* Begin TEXT EXCERPT *
Updated on 22 May, 2025
Design Hit Counter header image

Problem Statement

The task involves creating a hit counter system to track the number of hits received within the past five minutes, which equates to the last 300 seconds. This system is represented by a class, HitCounter, which provides two primary functionalities through its methods. The first method, hit(int timestamp), records a hit that occurs at a specified timestamp (in seconds granularity). Multiple hits can occur at the same timestamp. The second method, getHits(int timestamp), calculates the count of hits that have occurred in the 300 seconds leading up to a given timestamp. This involves keeping track of the hits in a way that quickly allows retrieval of the number of hits in a moving 5-minute window. The implementation assumes that each timestamp provided to these methods is in non-decreasing order, reflecting chronologically sequential events.

Examples

Example 1

Input:

["HitCounter", "hit", "hit", "hit", "getHits", "hit", "getHits", "getHits"]
[[], [1], [2], [3], [4], [300], [300], [301]]

Output:

[null, null, null, null, 3, null, 4, 3]

Explanation:

HitCounter hitCounter = new HitCounter();
hitCounter.hit(1); // hit at timestamp 1.
hitCounter.hit(2); // hit at timestamp 2.
hitCounter.hit(3); // hit at timestamp 3.
hitCounter.getHits(4); // get hits at timestamp 4, return 3.
hitCounter.hit(300); // hit at timestamp 300.
hitCounter.getHits(300); // get hits at timestamp 300, return 4.
hitCounter.getHits(301); // get hits at timestamp 301, return 3.

Constraints

  • 1 <= timestamp <= 2 * 109
  • All the calls are being made to the system in chronological order (i.e., timestamp is monotonically increasing).
  • At most 300 calls will be made to hit and getHits.

Approach and Intuition

We can solve the hit counter design problem with the aid of a dynamic data structure that allows for efficient addition, deletion, and querying operations. The main challenge is to quickly sum the hits in the last 300 seconds for any given timestamp.

Here's a breakdown of the approach, derived from the example provided:

  1. Initialization:

    • Initiate a HitCounter class instance. This can be done using an empty database or a suitable data structure that can hold timestamps.

  2. Handling Hits:

    • For each call to the hit(int timestamp) method, record the event. Given that multiple events can occur at the same timestamp, a list or a map (associating each timestamp with its hit count) can be effective.
* End TEXT EXCERPT *
* Begin RECORDED DATA *
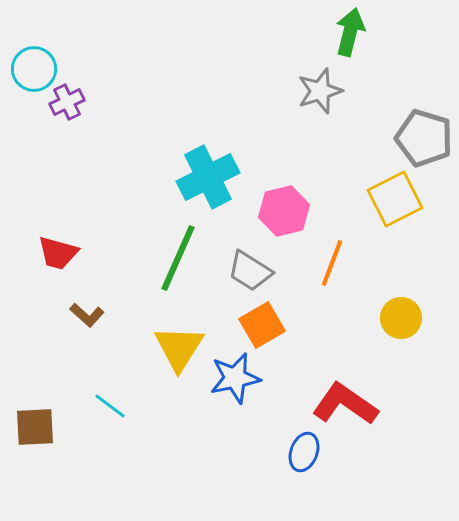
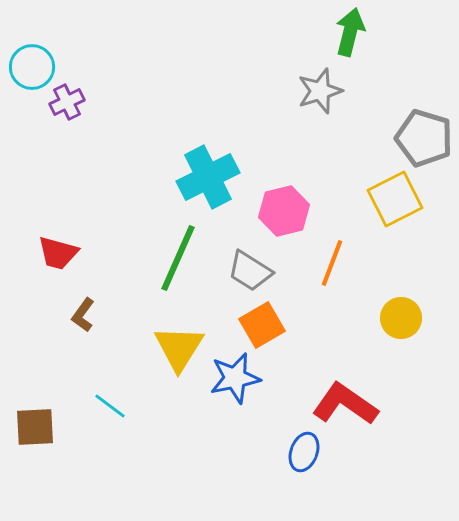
cyan circle: moved 2 px left, 2 px up
brown L-shape: moved 4 px left; rotated 84 degrees clockwise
* End RECORDED DATA *
[GIVEN TASK 1]
According to the hit counter text, how many seconds does the tracked window cover?
[GIVEN TASK 2]
Translate this sentence from the hit counter text into Spanish: "Multiple hits can occur at the same timestamp."
[GIVEN TASK 3]
Carry on the hit counter text from the point where it stops.

[WRITTEN REPLY 1]
300 seconds, which is the past five minutes.

[WRITTEN REPLY 2]
Pueden ocurrir varios accesos en la misma marca de tiempo.

[WRITTEN REPLY 3]
  3. Querying Hits:

    • When getHits(int timestamp) is invoked, determine how many hits occurred in the last 300 seconds, inclusive of the given timestamp.
    • Efficient querying can be managed using a sliding window approach where old hits (older than 300 seconds from the current timestamp) are removed or ignored.
    • In performing these tasks, ensure data older than 300 seconds from the current timestamp is either deleted or not considered during computations to keep operations efficient and focused on the relevant timeframe only.

Example Process (Based on Provided Example Input and Output)

  1. Instantiate the HitCounter.
  2. Log hits at timestamps 1, 2, and 3.
  3. At timestamp 4, upon querying, identify and return the count of all hits in the last 300 seconds (which are the 3 hits recorded).
  4. At timestamp 300, another hit is logged.
  5. Querying at timestamp 300 should consider all hits from the last 300 seconds, now including the hit at timestamp 300.
  6. At timestamp 301, the hit at timestamp 1 falls out of the 300-second window; therefore, the query only returns hits from timestamps 2, 3, and 300.

By considering these examples, we get a clear view of how the counter maintains a rolling count of hits over a specified period, ensuring that older hits are evacuated from the calculation as needed, thereby maintaining efficiency and accuracy.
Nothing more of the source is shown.